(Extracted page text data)

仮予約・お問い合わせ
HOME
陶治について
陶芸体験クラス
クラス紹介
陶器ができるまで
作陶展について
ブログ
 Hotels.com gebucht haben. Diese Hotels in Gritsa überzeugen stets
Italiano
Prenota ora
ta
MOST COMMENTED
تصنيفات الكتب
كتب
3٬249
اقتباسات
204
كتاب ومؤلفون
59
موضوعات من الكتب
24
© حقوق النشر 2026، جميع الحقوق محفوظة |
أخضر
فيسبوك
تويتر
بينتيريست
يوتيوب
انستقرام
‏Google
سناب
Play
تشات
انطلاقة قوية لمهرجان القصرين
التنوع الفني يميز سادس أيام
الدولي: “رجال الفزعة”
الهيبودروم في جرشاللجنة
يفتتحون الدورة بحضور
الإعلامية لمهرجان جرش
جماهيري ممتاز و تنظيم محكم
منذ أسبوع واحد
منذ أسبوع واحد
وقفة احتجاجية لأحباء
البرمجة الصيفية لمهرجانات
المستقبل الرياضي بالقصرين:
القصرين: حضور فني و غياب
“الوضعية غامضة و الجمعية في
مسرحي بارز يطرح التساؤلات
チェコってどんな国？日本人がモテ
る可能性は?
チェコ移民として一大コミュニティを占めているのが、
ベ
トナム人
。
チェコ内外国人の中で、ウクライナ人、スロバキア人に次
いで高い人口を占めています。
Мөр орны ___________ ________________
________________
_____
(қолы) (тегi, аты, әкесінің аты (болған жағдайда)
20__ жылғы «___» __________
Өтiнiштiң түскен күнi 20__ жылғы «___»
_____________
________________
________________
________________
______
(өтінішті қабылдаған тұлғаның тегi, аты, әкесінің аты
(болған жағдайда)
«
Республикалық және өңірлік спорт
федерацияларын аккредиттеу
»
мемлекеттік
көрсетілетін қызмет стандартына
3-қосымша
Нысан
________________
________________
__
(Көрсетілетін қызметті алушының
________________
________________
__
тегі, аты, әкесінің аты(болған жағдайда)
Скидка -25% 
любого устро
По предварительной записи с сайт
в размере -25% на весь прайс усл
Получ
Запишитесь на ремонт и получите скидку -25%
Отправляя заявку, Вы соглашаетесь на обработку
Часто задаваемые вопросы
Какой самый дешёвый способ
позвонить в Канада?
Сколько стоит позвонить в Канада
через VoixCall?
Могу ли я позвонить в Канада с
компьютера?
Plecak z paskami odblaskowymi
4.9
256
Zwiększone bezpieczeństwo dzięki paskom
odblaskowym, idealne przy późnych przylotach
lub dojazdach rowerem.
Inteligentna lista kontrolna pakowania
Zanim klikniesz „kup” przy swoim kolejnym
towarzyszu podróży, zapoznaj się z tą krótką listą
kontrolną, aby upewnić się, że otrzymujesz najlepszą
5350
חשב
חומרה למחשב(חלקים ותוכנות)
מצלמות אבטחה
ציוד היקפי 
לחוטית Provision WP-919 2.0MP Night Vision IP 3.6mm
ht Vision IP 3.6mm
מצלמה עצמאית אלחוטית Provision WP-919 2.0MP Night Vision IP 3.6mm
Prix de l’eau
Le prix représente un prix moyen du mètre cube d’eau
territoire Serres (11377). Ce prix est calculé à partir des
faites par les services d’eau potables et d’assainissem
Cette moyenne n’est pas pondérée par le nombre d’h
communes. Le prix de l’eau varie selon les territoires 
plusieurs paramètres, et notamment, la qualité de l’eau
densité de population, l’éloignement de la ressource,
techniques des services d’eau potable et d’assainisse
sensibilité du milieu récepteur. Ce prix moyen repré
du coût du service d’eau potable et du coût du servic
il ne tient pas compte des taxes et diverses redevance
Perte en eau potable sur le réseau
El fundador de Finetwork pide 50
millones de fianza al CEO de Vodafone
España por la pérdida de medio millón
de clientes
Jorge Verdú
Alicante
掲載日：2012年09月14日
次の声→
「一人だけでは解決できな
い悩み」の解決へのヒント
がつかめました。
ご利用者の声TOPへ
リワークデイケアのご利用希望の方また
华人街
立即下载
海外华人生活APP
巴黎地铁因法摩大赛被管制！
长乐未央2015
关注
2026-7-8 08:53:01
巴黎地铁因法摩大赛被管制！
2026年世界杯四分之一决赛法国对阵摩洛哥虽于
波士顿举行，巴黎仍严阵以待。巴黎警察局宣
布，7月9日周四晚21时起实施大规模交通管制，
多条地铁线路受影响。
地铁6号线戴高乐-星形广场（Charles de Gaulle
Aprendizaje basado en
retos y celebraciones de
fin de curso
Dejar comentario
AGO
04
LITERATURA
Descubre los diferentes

> **WHAT THE TASK ASKS**: The records above should be repeated in full, exactly as given.

> **EXERCISE RESULT**:
仮予約・お問い合わせ
HOME
陶治について
陶芸体験クラス
クラス紹介
陶器ができるまで
作陶展について
ブログ
 Hotels.com gebucht haben. Diese Hotels in Gritsa überzeugen stets
Italiano
Prenota ora
ta
MOST COMMENTED
تصنيفات الكتب
كتب
3٬249
اقتباسات
204
كتاب ومؤلفون
59
موضوعات من الكتب
24
© حقوق النشر 2026، جميع الحقوق محفوظة |
أخضر
فيسبوك
تويتر
بينتيريست
يوتيوب
انستقرام
‏Google
سناب
Play
تشات
انطلاقة قوية لمهرجان القصرين
التنوع الفني يميز سادس أيام
الدولي: “رجال الفزعة”
الهيبودروم في جرشاللجنة
يفتتحون الدورة بحضور
الإعلامية لمهرجان جرش
جماهيري ممتاز و تنظيم محكم
منذ أسبوع واحد
منذ أسبوع واحد
وقفة احتجاجية لأحباء
البرمجة الصيفية لمهرجانات
المستقبل الرياضي بالقصرين:
القصرين: حضور فني و غياب
“الوضعية غامضة و الجمعية في
مسرحي بارز يطرح التساؤلات
チェコってどんな国？日本人がモテ
る可能性は?
チェコ移民として一大コミュニティを占めているのが、
ベ
トナム人
。
チェコ内外国人の中で、ウクライナ人、スロバキア人に次
いで高い人口を占めています。
Мөр орны ___________ ________________
________________
_____
(қолы) (тегi, аты, әкесінің аты (болған жағдайда)
20__ жылғы «___» __________
Өтiнiштiң түскен күнi 20__ жылғы «___»
_____________
________________
________________
________________
______
(өтінішті қабылдаған тұлғаның тегi, аты, әкесінің аты
(болған жағдайда)
«
Республикалық және өңірлік спорт
федерацияларын аккредиттеу
»
мемлекеттік
көрсетілетін қызмет стандартына
3-қосымша
Нысан
________________
________________
__
(Көрсетілетін қызметті алушының
________________
________________
__
тегі, аты, әкесінің аты(болған жағдайда)
Скидка -25% 
любого устро
По предварительной записи с сайт
в размере -25% на весь прайс усл
Получ
Запишитесь на ремонт и получите скидку -25%
Отправляя заявку, Вы соглашаетесь на обработку
Часто задаваемые вопросы
Какой самый дешёвый способ
позвонить в Канада?
Сколько стоит позвонить в Канада
через VoixCall?
Могу ли я позвонить в Канада с
компьютера?
Plecak z paskami odblaskowymi
4.9
256
Zwiększone bezpieczeństwo dzięki paskom
odblaskowym, idealne przy późnych przylotach
lub dojazdach rowerem.
Inteligentna lista kontrolna pakowania
Zanim klikniesz „kup” przy swoim kolejnym
towarzyszu podróży, zapoznaj się z tą krótką listą
kontrolną, aby upewnić się, że otrzymujesz najlepszą
5350
חשב
חומרה למחשב(חלקים ותוכנות)
מצלמות אבטחה
ציוד היקפי 
לחוטית Provision WP-919 2.0MP Night Vision IP 3.6mm
ht Vision IP 3.6mm
מצלמה עצמאית אלחוטית Provision WP-919 2.0MP Night Vision IP 3.6mm
Prix de l’eau
Le prix représente un prix moyen du mètre cube d’eau
territoire Serres (11377). Ce prix est calculé à partir des
faites par les services d’eau potables et d’assainissem
Cette moyenne n’est pas pondérée par le nombre d’h
communes. Le prix de l’eau varie selon les territoires 
plusieurs paramètres, et notamment, la qualité de l’eau
densité de population, l’éloignement de la ressource,
techniques des services d’eau potable et d’assainisse
sensibilité du milieu récepteur. Ce prix moyen repré
du coût du service d’eau potable et du coût du servic
il ne tient pas compte des taxes et diverses redevance
Perte en eau potable sur le réseau
El fundador de Finetwork pide 50
millones de fianza al CEO de Vodafone
España por la pérdida de medio millón
de clientes
Jorge Verdú
Alicante
掲載日：2012年09月14日
次の声→
「一人だけでは解決できな
い悩み」の解決へのヒント
がつかめました。
ご利用者の声TOPへ
リワークデイケアのご利用希望の方また
华人街
立即下载
海外华人生活APP
巴黎地铁因法摩大赛被管制！
长乐未央2015
关注
2026-7-8 08:53:01
巴黎地铁因法摩大赛被管制！
2026年世界杯四分之一决赛法国对阵摩洛哥虽于
波士顿举行，巴黎仍严阵以待。巴黎警察局宣
布，7月9日周四晚21时起实施大规模交通管制，
多条地铁线路受影响。
地铁6号线戴高乐-星形广场（Charles de Gaulle
Aprendizaje basado en
retos y celebraciones de
fin de curso
Dejar comentario
AGO
04
LITERATURA
Descubre los diferentes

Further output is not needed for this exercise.